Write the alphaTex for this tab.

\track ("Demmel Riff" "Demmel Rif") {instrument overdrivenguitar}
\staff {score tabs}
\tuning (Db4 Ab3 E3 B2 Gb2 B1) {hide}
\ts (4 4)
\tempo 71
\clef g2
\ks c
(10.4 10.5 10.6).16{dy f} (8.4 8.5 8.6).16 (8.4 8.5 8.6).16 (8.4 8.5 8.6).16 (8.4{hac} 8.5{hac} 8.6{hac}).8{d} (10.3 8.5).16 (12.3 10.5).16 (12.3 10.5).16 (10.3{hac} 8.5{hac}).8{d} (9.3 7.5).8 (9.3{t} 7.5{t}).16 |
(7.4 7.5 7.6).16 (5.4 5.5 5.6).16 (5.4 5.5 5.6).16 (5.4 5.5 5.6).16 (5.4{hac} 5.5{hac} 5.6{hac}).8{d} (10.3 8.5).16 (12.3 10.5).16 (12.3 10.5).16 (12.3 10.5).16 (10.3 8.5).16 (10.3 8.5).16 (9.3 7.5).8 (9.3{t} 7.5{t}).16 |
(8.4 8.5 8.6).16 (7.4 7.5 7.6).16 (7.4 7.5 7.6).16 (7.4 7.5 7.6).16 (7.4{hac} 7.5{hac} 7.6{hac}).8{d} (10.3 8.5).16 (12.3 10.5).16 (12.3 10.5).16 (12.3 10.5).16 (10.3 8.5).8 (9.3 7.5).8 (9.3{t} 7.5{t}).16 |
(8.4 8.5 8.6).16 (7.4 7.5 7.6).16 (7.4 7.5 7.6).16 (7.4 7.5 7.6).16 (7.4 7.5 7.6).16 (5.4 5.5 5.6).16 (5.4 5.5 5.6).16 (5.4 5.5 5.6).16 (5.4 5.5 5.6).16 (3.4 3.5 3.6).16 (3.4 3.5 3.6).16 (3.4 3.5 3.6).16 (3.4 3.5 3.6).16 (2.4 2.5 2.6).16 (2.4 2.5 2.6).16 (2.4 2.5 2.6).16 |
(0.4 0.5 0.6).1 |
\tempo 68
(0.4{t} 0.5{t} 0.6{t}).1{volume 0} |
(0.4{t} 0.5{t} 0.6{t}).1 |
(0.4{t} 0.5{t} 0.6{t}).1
---*---
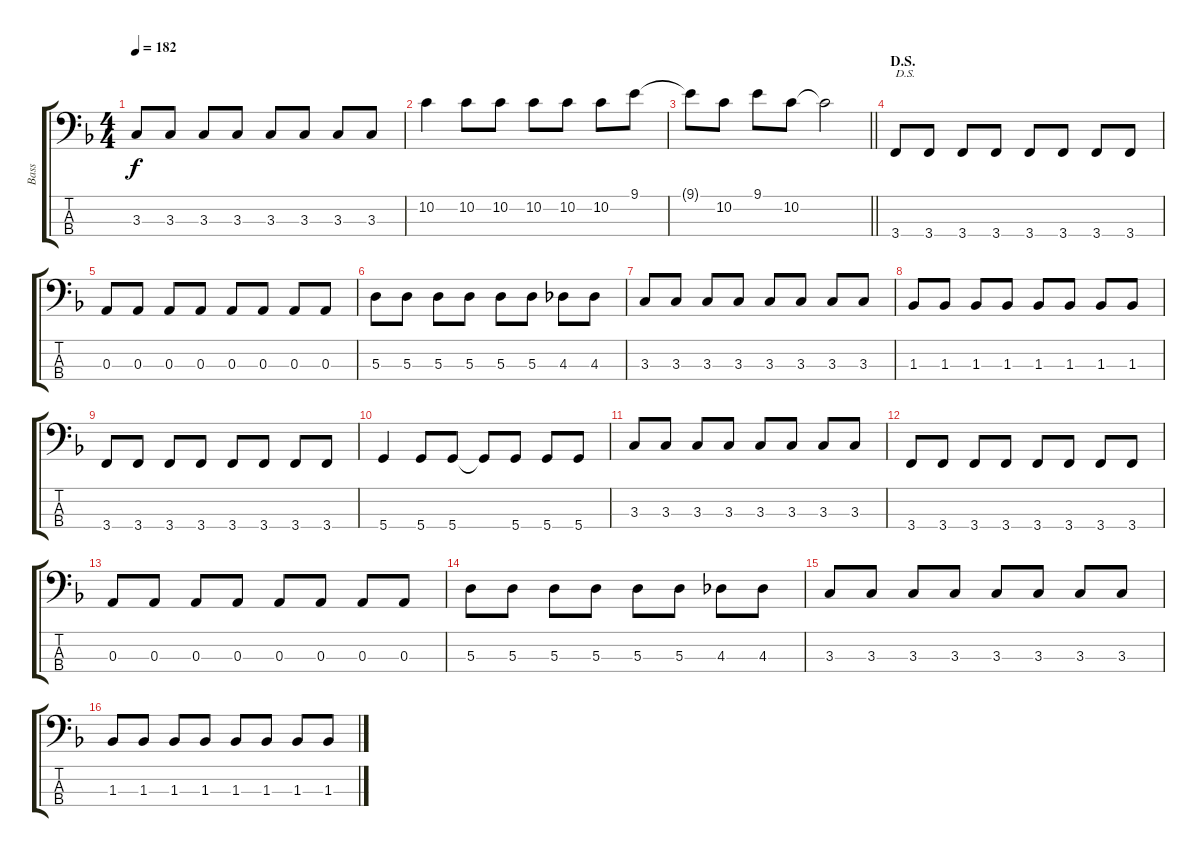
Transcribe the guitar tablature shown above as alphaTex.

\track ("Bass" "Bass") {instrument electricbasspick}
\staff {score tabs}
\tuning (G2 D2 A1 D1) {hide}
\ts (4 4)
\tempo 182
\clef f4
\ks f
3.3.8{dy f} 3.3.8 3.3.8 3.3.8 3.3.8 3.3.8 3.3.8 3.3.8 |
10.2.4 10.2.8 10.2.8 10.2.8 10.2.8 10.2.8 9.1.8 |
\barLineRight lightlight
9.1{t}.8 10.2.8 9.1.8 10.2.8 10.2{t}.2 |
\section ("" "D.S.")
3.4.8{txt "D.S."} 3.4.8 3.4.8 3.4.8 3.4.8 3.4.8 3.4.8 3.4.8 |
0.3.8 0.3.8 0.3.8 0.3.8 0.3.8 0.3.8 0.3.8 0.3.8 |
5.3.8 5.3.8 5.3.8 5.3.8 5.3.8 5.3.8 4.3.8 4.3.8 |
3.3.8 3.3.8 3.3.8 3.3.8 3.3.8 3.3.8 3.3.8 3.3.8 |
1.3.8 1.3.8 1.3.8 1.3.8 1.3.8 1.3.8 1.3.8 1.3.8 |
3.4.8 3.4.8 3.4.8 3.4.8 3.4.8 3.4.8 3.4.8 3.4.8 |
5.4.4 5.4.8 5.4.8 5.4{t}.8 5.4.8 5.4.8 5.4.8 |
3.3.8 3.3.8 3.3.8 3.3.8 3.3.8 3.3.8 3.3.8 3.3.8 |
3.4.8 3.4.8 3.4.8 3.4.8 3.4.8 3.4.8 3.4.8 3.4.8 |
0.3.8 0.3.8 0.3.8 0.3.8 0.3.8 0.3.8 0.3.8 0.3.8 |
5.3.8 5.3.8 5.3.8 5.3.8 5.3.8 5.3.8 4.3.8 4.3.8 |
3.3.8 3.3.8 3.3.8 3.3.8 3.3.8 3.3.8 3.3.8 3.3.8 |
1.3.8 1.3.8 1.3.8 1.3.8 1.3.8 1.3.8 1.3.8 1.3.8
---*---
### What the task asks
Count the lines in the material above that contain the string "track", and reply with that number alone.

### Task solution
2